7.Equitable Relief. Employee and Conduent agree that, in the event of breach of this Agreement by Employee, Conduent would be irreparably harmed but the amount of damages to Conduent would be difficult to ascertain. Conduent and Employee agree that in the event of such breach, Conduent shall have the right to an injunction or other equitable relief and to all other appropriate legal remedies, including damages.  In the event any lawsuit is brought to enforce any of the provisions of this Agreement, the prevailing party shall be entitled to recover its reasonable attorneys’ fees and costs from the other party.

Exhibit 10.6(a)(ix)

8.Governing Law. This Agreement shall be governed by and construed in accordance with the laws of the State of Delaware, without regard to conflict of law principles.  Employee and Conduent agree that any claims or suits arising out of or relating to this Agreement shall be commenced and maintained in the state or federal courts located in Delaware, and Employee hereby submits to the jurisdiction and venue of any such court. 
9.Enforceability. In the event that any of the provisions of this Agreement is deemed unenforceable or to exceed the protections afforded employers under applicable law, then such provision(s) shall be deleted and/or revised to provide Conduent the maximum protections permitted by applicable law and still be valid and enforceable, and all remaining provisions of this Agreement shall remain in full force and effect.
10.Binding Effect. Employee acknowledges that Employee had the opportunity to review this Agreement with an attorney of Employee’s own choosing and that Employee carefully reviewed the terms of this Agreement before knowingly and voluntarily executing it.
11.No Waiver. Any failure by Conduent to exercise any of its rights under this Agreement in the event of any breach of the Agreement by Employee shall not be construed as a waiver of any such breach, nor act to prevent Conduent from requiring strict compliance with the terms of this Agreement.
12.Assignment.
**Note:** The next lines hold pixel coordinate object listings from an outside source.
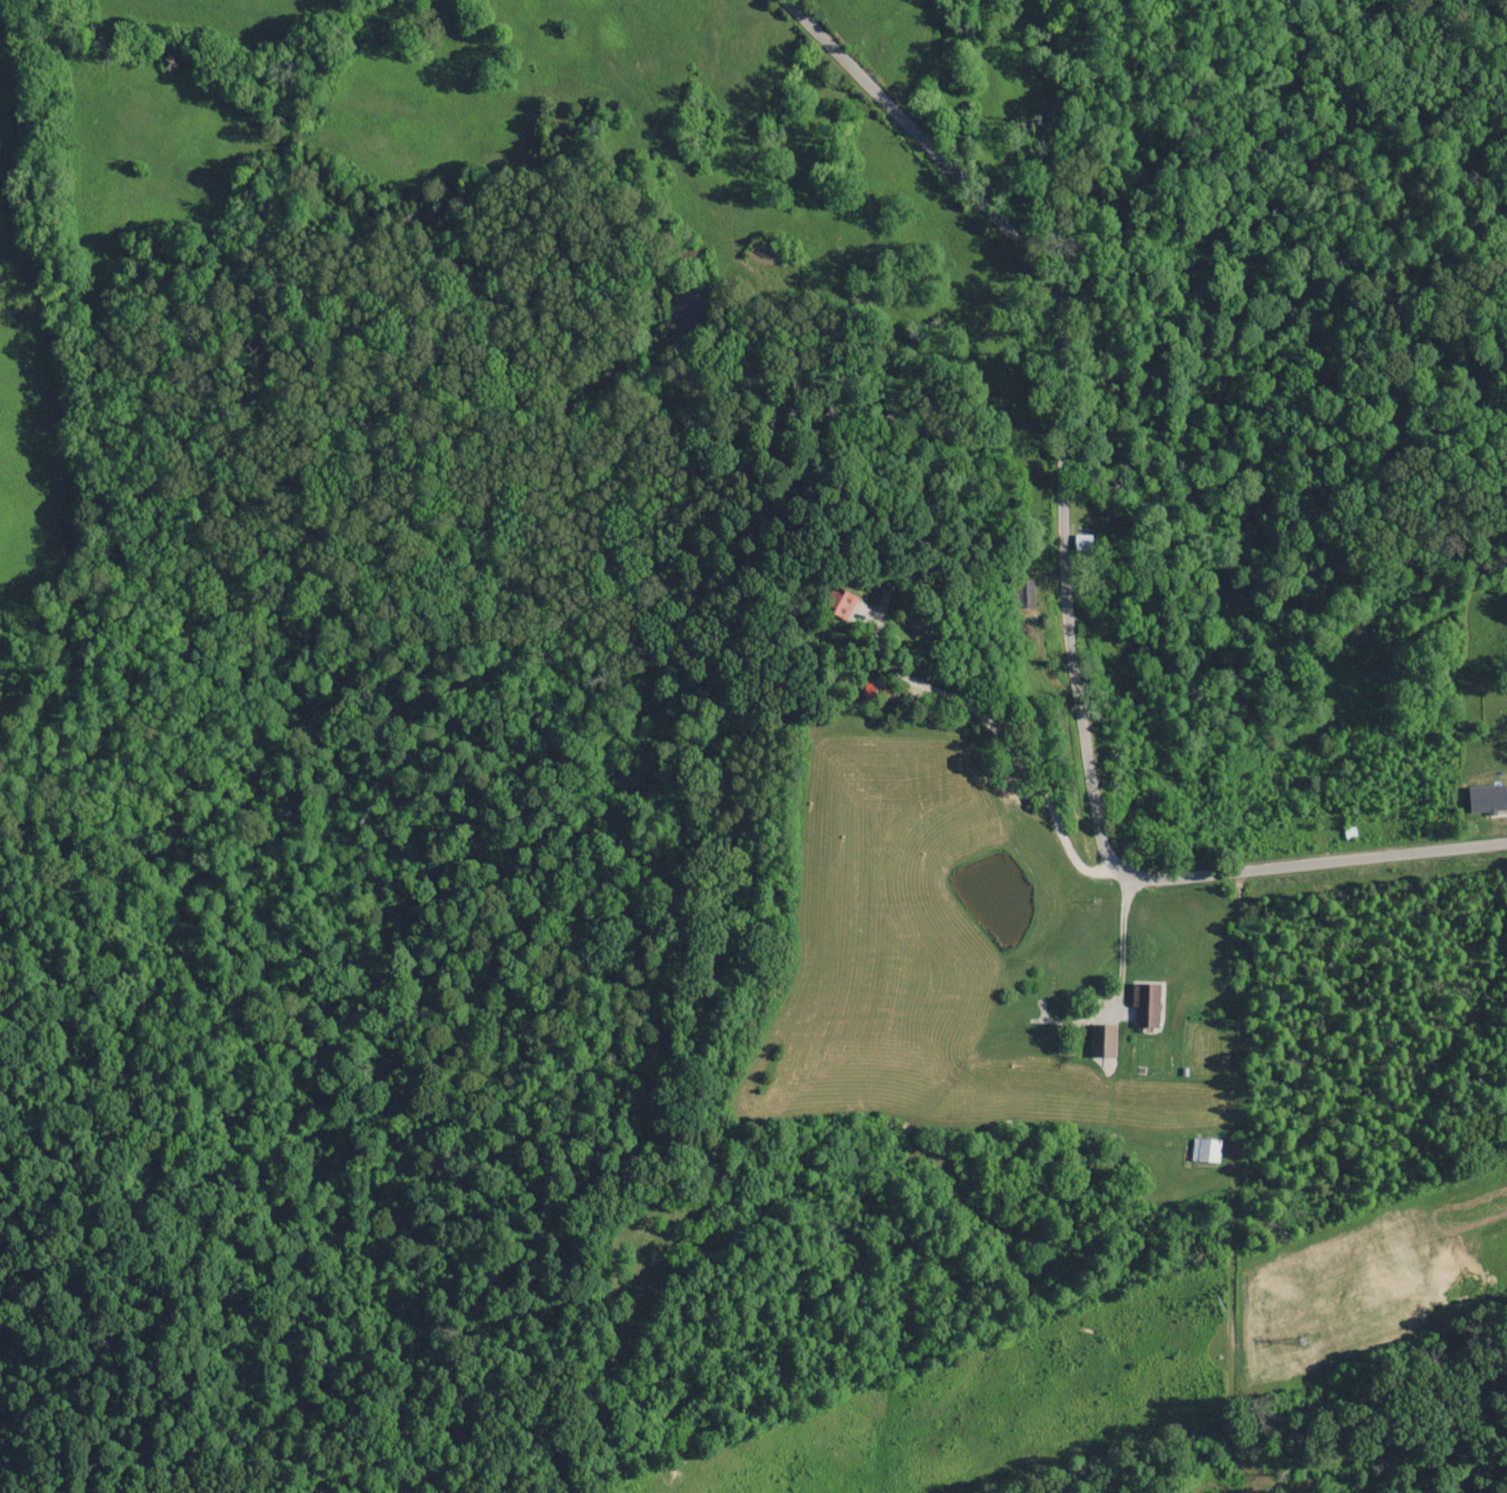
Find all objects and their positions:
road: (1079, 579)
building: (1018, 595)
building: (833, 604)
building: (1143, 1007)
building: (1203, 1152)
This Agreement shall be assignable to and shall inure to the benefit of Conduent’s successors and assigns, including, but not limited to, subsidiaries and/or successors through mergers, name change, consolidation or sale of the majority of Conduent’s stock or assets and shall be binding upon Employee.  Employee shall not have the right to assign the Employee’s rights or obligations under this Agreement.  The covenants contained in this Agreement shall survive termination of Employee’s employment regardless of who causes the termination of employment or the reason for the termination.